Fear creates an information vacuum, which is quickly filled by rumours, half-truths, and- most effectively state-aligned propaganda. Those who spread misinformation face little risk. Some are paid. Others are protected. Many are amplified.

In the run-up to elections, influencers flooded social media with slogans about “protecting the gains.” Rarely did anyone explain what those gains were, who benefited from them, or why so many young people remain poor, harassed, and disposable.

Some of the most economically vulnerable citizens were handed T-shirts and 5,000 or 10,000 shillings to campaign—to chant, to post, to praise. Many of them are themselves victims of failed systems.
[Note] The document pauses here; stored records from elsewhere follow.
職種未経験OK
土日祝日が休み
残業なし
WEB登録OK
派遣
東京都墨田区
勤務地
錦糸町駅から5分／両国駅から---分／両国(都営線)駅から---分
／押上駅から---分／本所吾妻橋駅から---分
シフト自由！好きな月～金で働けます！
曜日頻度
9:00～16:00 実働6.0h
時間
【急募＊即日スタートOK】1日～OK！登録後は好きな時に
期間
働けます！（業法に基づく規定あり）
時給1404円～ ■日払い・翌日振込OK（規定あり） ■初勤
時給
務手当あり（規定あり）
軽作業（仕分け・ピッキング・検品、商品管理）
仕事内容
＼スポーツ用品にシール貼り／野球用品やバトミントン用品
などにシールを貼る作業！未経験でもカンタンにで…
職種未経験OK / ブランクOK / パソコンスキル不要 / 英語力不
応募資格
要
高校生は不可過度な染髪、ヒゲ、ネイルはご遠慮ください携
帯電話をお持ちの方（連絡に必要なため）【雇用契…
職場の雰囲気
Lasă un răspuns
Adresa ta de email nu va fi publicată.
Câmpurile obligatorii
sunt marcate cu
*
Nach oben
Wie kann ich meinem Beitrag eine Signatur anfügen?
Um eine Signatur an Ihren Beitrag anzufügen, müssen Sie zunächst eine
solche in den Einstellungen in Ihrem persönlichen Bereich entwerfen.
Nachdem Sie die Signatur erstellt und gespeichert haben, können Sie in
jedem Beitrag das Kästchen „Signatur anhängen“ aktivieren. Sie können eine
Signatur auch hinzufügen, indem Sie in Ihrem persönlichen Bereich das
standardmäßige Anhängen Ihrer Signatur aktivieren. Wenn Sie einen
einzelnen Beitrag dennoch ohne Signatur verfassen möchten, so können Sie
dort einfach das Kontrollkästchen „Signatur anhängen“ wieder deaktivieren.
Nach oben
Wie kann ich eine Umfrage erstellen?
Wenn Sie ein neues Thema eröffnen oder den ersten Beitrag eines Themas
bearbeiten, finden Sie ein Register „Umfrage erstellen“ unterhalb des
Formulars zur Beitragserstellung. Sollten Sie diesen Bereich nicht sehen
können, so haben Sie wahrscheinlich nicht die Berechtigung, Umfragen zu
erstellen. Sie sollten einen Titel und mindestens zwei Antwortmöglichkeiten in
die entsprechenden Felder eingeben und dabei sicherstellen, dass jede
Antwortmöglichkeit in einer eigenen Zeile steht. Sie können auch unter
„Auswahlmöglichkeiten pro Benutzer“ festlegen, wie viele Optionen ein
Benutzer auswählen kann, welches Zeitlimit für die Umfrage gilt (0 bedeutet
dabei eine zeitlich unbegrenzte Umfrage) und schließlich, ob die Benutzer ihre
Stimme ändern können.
The “protecting the gains” slogan spread faster than facts, because it was safer than tracing the real gains—or lack thereof—for those who have been most underserved by power. In this way, the slogan sidestepped any accountability to the very people it should have served.

Oppressors do not need their supporters to believe the lie; they only need them to repeat it. Uganda’s digital propaganda ecosystem operates precisely this way.

Fear has trained society to look away.

When Institutions Lie

Perhaps the most corrosive development is institutional disinformation.

Police statements following incidents of brutality are routinely contradicted by video evidence. Everyone sees the footage. Everyone knows the official narrative is false. Nothing happens.

This erodes reality itself. When institutions lie with impunity, facts lose their authority. Political scientists describe this phenomenon as epistemic nihilism, a space where truth no longer matters because power has declared itself immune to it.

In such an environment, institutional disinformation flourishes not because citizens are foolish, but because official explanations have forfeited trust.

God, Too, Has Been Co-opted

Fear does not stop at politics. It enters churches and mosques.

Religious leaders know the cost of criticism. Many choose safety. Sermons emphasize “leadership comes from God,” “we thank God for peace,” “do not touch the king.” The rhetoric aligns neatly with power. Those who challenge abuse are framed as destabilising agents.

When Catholic priest Fr. Deusdedit Ssekabira of Masaka Diocese was arrested by the military in December 2025 on allegations of “violent subversive activities,” President Museveni later confirmed that he had been arrested over alleged involvement with NUP’s Robert Kyagulanyi, noting he had declined requests from church leaders to have him released.

Even God, it seems, has boundaries.

Fear as an Accelerant of Lies

When factual truth is punished, people do not simply come to believe lies; they also lose trust in reality. Uganda is living that warning. Fear has become the accelerant that allows disinformation to outrun verification, propaganda to outpace testimony.

Lies move faster because they are sponsored. Truth moves slowly because it must hide.

Yet fear has a shelf life. Regimes that rule through fear eventually convince people that peace is impossible without them. This is the final lie of authoritarianism. History—from Eastern Europe to Latin America—suggests otherwise.

Fear is often strongest when power is weakest. The arrests, the abductions, the shutdowns, the propaganda blitz are not signs of confidence. They are signs of anxiety.

When a nation fears its own flag, its own citizens, its own truth-tellers, it has already lost moral authority.

Disinformation may dominate the moment. But fear cannot forever suppress reality. There comes a point when the cost of silence exceeds the cost of speaking. And when that threshold is crossed, no amount of propaganda—no matter how loud, no matter how funded—can hold back what follows.